Dataset items:
---

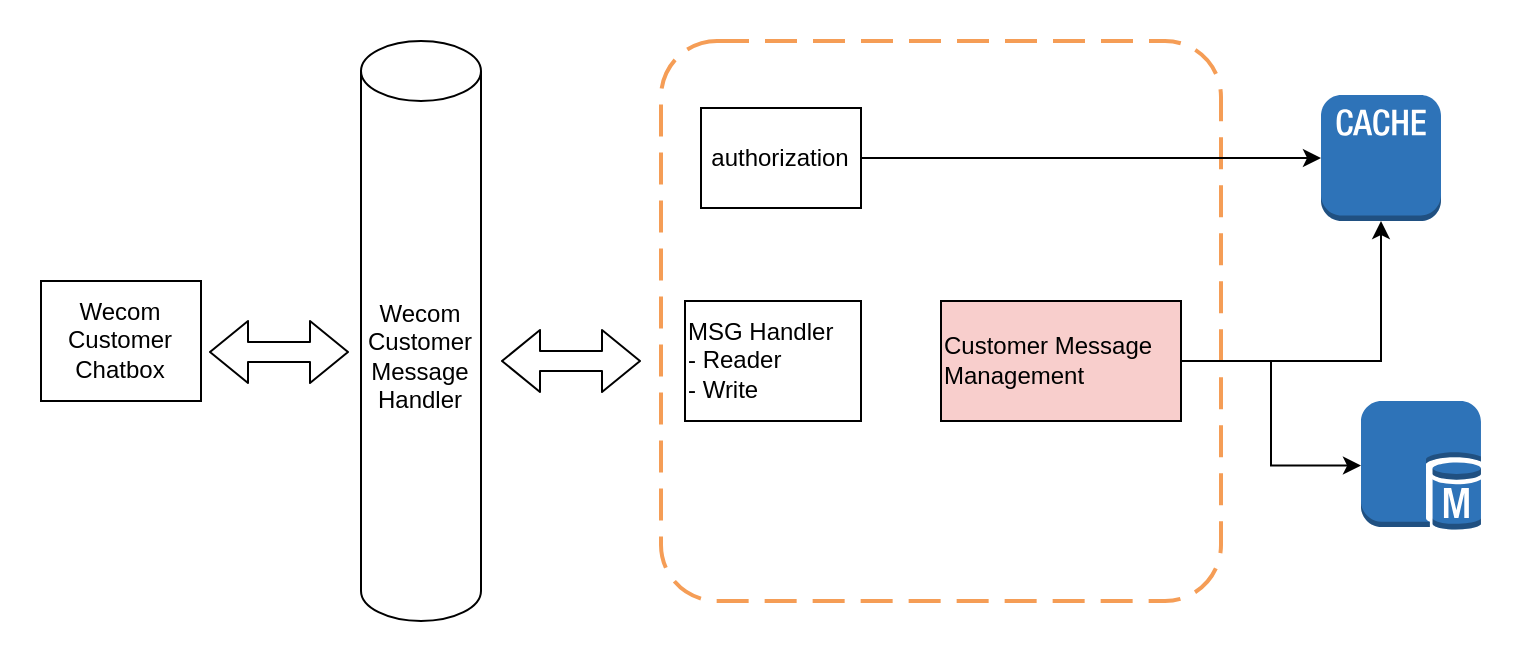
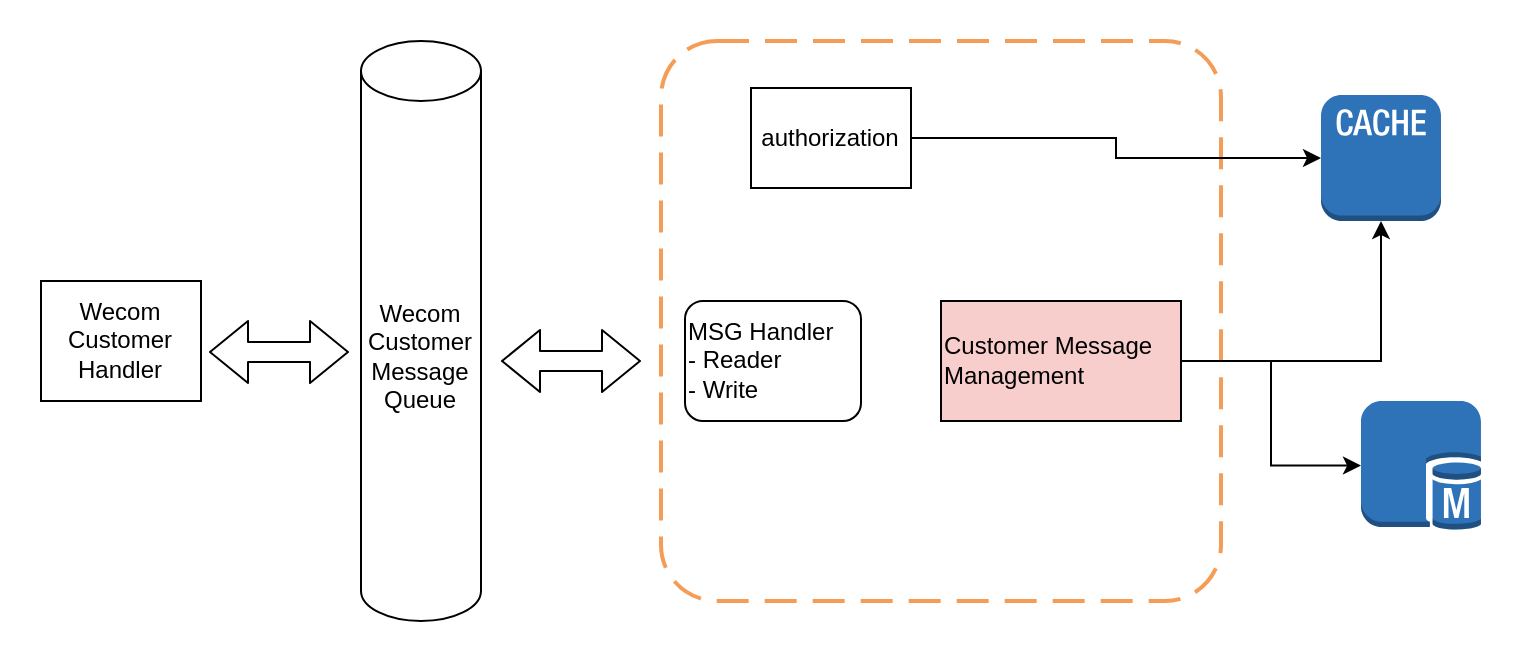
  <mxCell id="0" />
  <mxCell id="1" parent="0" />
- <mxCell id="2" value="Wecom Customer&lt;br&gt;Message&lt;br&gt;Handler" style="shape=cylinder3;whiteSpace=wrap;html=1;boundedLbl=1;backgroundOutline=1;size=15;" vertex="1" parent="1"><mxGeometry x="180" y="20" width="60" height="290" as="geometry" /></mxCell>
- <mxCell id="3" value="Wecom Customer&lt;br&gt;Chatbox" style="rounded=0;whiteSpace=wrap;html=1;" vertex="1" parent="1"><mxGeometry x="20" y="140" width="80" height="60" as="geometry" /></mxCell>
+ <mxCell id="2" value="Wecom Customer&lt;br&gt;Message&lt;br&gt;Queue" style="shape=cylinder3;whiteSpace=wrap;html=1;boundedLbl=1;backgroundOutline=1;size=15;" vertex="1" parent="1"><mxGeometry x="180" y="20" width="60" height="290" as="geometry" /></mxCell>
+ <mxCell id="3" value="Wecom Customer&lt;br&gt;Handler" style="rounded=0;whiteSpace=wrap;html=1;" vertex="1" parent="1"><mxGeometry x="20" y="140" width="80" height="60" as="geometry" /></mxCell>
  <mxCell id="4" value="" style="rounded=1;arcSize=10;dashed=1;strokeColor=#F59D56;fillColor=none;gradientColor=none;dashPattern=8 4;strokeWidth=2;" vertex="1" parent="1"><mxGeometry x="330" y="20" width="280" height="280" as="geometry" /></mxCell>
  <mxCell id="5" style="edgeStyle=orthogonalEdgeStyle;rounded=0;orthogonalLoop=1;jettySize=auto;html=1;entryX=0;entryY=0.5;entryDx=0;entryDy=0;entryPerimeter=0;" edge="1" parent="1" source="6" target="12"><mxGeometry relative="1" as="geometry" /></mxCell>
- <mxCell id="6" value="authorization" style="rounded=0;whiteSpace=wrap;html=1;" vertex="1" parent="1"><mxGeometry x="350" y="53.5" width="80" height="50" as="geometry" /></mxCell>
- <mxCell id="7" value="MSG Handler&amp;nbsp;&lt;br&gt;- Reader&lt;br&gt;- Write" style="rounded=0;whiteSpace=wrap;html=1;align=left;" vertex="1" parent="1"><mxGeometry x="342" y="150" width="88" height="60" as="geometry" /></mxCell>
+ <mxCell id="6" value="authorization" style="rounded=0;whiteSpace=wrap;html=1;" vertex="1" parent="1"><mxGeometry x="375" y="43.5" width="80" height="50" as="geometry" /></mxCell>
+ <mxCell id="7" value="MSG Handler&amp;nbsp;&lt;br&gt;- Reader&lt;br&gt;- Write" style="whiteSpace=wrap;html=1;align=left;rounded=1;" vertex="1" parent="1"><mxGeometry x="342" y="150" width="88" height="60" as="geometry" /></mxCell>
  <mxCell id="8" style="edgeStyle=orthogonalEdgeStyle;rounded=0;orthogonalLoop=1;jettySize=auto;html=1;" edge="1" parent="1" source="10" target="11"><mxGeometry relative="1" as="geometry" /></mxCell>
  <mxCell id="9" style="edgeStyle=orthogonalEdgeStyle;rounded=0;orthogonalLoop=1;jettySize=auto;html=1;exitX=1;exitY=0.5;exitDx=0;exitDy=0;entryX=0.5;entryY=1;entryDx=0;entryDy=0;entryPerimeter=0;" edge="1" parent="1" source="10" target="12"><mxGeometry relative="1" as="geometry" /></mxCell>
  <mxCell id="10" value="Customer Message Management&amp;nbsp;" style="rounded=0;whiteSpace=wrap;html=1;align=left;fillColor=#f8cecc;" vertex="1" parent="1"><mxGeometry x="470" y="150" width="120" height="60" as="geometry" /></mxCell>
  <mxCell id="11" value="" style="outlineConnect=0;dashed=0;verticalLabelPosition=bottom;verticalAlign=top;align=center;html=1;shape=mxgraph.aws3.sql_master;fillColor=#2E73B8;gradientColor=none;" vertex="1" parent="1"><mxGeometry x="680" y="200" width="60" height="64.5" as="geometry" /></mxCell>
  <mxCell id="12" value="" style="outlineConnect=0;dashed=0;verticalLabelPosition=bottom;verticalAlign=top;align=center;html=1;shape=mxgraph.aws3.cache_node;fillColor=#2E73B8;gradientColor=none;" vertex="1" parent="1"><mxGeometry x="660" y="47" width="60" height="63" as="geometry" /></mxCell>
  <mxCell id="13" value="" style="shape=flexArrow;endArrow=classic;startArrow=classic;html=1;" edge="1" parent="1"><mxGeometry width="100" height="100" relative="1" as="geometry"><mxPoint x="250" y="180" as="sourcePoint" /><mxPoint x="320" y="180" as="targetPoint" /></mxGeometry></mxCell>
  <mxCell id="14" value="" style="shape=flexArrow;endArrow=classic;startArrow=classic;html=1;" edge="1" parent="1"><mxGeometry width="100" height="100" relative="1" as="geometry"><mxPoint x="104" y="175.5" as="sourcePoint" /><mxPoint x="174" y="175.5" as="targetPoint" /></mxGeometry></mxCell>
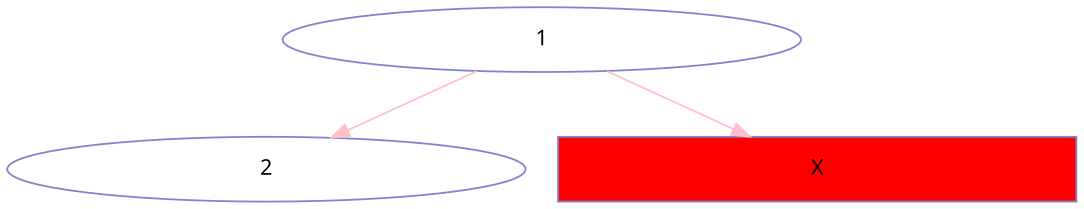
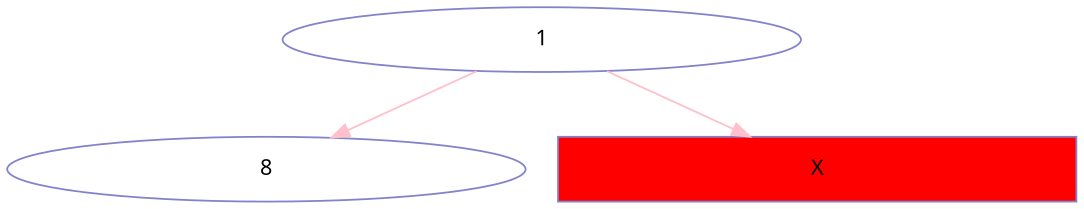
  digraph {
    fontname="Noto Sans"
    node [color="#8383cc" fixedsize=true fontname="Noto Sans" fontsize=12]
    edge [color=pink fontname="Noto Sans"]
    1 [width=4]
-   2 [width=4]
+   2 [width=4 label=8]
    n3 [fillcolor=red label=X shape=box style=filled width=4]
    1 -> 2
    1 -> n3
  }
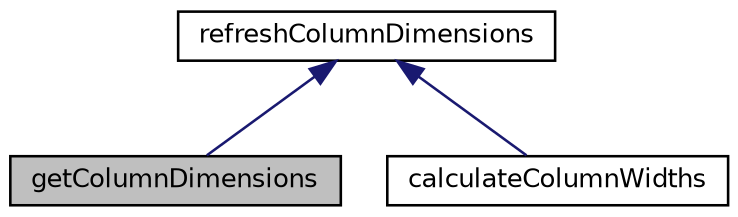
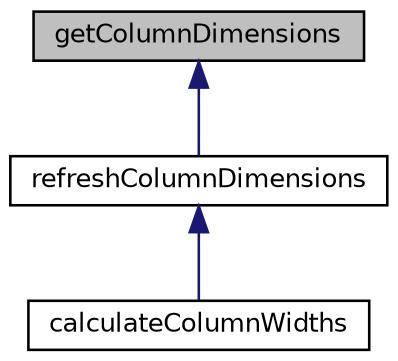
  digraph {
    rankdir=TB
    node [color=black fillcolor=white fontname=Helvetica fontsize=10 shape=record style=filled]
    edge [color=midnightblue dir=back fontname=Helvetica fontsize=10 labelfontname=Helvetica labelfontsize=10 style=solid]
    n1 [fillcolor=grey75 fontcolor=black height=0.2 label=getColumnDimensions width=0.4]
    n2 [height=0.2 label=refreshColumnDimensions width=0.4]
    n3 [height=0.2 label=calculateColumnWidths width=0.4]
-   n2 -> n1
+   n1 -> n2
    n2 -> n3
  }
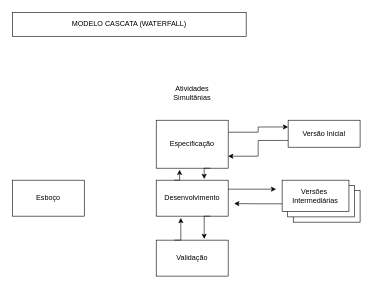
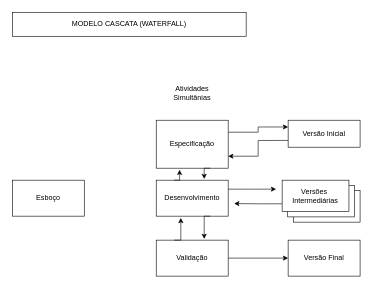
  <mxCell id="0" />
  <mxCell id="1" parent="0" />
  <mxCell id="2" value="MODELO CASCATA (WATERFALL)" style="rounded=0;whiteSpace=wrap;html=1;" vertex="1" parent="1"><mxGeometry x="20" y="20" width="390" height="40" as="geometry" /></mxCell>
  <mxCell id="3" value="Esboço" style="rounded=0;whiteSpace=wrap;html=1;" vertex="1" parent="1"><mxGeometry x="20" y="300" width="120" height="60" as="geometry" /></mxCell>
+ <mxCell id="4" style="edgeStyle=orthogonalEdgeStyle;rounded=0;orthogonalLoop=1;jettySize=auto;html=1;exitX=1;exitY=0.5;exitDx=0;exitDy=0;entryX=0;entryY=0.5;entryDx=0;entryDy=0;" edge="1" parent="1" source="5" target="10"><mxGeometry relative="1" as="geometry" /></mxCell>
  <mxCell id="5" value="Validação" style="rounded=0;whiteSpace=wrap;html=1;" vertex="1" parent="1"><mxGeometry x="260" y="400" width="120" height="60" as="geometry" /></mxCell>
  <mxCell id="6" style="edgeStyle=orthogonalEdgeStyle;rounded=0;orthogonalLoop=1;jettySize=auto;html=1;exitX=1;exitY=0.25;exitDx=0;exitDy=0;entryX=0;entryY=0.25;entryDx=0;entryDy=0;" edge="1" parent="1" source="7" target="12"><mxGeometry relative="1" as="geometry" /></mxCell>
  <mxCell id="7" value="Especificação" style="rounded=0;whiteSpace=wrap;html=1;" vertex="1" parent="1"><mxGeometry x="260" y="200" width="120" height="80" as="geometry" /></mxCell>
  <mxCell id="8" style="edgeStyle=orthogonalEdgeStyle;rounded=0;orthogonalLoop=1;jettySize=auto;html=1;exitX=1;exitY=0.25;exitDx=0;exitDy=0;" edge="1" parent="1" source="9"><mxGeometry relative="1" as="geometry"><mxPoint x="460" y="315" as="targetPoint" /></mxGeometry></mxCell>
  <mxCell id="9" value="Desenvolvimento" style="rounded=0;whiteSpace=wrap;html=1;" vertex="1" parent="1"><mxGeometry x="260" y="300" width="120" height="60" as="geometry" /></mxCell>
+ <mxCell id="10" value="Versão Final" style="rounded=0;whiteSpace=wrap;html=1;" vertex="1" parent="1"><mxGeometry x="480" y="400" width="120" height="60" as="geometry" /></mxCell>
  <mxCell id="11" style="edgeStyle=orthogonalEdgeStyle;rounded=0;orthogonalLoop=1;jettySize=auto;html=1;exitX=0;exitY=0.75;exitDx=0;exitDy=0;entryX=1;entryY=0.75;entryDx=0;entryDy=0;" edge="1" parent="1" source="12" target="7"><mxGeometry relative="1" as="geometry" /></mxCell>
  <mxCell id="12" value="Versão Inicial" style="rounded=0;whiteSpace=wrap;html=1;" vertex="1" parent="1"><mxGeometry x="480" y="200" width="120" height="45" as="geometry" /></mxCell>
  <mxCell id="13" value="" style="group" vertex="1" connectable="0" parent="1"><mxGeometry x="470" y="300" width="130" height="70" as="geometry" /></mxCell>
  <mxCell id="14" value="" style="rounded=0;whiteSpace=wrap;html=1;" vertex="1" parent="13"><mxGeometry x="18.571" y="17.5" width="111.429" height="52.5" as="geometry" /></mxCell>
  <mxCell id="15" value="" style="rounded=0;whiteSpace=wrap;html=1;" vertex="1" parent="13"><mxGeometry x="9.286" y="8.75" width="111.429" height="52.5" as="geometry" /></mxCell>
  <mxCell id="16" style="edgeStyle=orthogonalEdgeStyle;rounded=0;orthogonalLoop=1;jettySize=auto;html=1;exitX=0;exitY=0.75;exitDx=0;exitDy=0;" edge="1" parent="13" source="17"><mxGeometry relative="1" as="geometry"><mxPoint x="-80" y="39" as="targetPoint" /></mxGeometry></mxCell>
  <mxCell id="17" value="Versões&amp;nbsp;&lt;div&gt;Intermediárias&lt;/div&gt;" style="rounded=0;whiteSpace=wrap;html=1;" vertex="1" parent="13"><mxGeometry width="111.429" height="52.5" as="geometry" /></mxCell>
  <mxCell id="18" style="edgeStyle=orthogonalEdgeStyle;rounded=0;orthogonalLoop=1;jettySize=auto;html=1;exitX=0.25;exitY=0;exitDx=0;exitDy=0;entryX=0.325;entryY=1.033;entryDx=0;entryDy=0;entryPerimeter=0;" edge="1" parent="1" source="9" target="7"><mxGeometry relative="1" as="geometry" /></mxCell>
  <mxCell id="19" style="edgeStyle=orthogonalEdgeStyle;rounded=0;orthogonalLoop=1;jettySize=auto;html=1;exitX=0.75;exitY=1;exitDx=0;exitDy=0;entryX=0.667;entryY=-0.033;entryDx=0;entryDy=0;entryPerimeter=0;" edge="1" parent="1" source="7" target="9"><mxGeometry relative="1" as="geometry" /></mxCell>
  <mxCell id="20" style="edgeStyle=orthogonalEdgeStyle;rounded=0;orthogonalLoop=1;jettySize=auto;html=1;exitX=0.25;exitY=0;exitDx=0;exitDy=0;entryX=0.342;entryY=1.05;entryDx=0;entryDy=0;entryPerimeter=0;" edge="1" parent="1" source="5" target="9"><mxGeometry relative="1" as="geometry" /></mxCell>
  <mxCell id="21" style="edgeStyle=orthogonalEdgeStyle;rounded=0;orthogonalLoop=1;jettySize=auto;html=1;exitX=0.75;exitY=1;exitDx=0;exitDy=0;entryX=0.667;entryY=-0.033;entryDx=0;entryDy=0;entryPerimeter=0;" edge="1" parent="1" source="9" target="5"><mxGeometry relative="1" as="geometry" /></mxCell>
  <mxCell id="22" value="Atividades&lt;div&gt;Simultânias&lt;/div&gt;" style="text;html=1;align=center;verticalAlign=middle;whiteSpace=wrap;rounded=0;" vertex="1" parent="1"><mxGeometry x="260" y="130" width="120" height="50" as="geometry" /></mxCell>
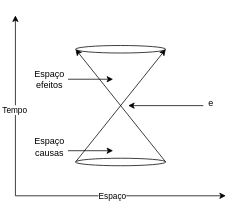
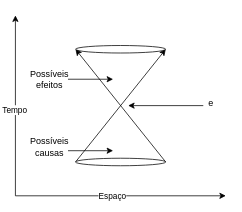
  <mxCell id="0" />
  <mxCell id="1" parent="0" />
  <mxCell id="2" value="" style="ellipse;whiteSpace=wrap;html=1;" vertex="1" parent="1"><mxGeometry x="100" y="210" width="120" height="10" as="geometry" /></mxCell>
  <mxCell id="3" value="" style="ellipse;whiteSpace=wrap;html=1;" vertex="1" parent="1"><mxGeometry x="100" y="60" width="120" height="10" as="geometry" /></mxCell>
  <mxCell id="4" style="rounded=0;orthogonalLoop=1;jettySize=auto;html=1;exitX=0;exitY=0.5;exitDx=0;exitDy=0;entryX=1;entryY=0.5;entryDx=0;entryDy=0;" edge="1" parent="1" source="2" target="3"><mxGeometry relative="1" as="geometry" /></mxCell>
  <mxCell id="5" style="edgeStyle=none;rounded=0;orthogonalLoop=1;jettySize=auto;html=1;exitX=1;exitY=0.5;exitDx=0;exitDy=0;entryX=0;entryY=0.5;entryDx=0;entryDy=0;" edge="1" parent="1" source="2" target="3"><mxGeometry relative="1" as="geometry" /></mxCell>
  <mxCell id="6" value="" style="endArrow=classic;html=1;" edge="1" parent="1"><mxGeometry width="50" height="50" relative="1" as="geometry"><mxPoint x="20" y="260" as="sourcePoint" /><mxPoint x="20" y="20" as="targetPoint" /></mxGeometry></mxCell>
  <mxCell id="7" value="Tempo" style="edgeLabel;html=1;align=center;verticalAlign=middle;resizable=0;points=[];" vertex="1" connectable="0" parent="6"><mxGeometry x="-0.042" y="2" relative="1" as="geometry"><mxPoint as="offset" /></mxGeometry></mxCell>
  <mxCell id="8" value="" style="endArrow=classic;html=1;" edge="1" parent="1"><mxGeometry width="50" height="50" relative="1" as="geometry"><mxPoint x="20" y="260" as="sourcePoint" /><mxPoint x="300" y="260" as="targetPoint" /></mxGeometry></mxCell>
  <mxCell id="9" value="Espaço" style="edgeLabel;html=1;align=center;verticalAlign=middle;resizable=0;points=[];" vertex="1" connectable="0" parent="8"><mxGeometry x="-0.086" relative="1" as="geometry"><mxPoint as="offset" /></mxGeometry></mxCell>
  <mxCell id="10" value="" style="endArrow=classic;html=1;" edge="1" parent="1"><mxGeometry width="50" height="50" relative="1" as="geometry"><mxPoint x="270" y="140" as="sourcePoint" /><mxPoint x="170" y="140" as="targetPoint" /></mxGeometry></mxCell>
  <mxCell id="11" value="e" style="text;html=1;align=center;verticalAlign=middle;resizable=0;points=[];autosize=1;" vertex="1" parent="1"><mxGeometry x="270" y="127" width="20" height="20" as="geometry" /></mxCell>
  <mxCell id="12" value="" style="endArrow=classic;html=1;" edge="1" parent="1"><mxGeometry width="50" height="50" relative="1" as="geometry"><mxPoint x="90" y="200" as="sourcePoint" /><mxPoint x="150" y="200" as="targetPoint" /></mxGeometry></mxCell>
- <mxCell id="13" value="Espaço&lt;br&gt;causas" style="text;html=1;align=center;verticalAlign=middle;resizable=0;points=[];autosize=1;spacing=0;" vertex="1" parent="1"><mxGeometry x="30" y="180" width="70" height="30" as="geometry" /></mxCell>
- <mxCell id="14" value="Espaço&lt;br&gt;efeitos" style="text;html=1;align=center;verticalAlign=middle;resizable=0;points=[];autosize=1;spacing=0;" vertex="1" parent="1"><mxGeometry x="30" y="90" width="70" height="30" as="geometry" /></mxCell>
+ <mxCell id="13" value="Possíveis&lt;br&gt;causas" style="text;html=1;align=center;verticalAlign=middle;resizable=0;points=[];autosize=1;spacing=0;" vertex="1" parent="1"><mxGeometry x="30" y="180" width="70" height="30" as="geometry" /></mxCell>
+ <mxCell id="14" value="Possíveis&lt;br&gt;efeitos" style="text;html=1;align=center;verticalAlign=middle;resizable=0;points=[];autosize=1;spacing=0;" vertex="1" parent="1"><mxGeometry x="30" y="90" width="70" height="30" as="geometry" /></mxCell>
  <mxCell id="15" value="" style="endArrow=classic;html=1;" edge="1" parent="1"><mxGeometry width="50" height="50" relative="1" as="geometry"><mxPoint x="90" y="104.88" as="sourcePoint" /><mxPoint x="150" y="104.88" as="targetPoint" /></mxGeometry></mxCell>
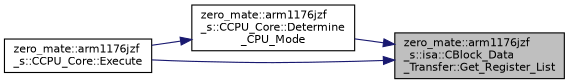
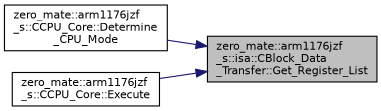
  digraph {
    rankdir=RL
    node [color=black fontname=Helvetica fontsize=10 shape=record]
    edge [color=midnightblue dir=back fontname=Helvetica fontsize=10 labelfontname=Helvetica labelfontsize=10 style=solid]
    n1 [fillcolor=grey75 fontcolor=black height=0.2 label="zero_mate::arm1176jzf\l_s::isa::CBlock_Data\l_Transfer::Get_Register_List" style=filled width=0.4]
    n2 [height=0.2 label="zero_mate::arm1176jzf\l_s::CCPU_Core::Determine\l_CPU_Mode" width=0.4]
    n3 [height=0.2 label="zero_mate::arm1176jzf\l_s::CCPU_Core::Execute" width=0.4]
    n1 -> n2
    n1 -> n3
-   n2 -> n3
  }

---

Instructions to follow:
Gather every line in the rows above that contains the string "Write". Matches must agree in case.

Exercise answer:
- <mxCell id="7" value="MSG Handler&amp;nbsp;&lt;br&gt;- Reader&lt;br&gt;- Write" style="rounded=0;whiteSpace=wrap;html=1;align=left;" vertex="1" parent="1"><mxGeometry x="342" y="150" width="88" height="60" as="geometry" /></mxCell>
+ <mxCell id="7" value="MSG Handler&amp;nbsp;&lt;br&gt;- Reader&lt;br&gt;- Write" style="whiteSpace=wrap;html=1;align=left;rounded=1;" vertex="1" parent="1"><mxGeometry x="342" y="150" width="88" height="60" as="geometry" /></mxCell>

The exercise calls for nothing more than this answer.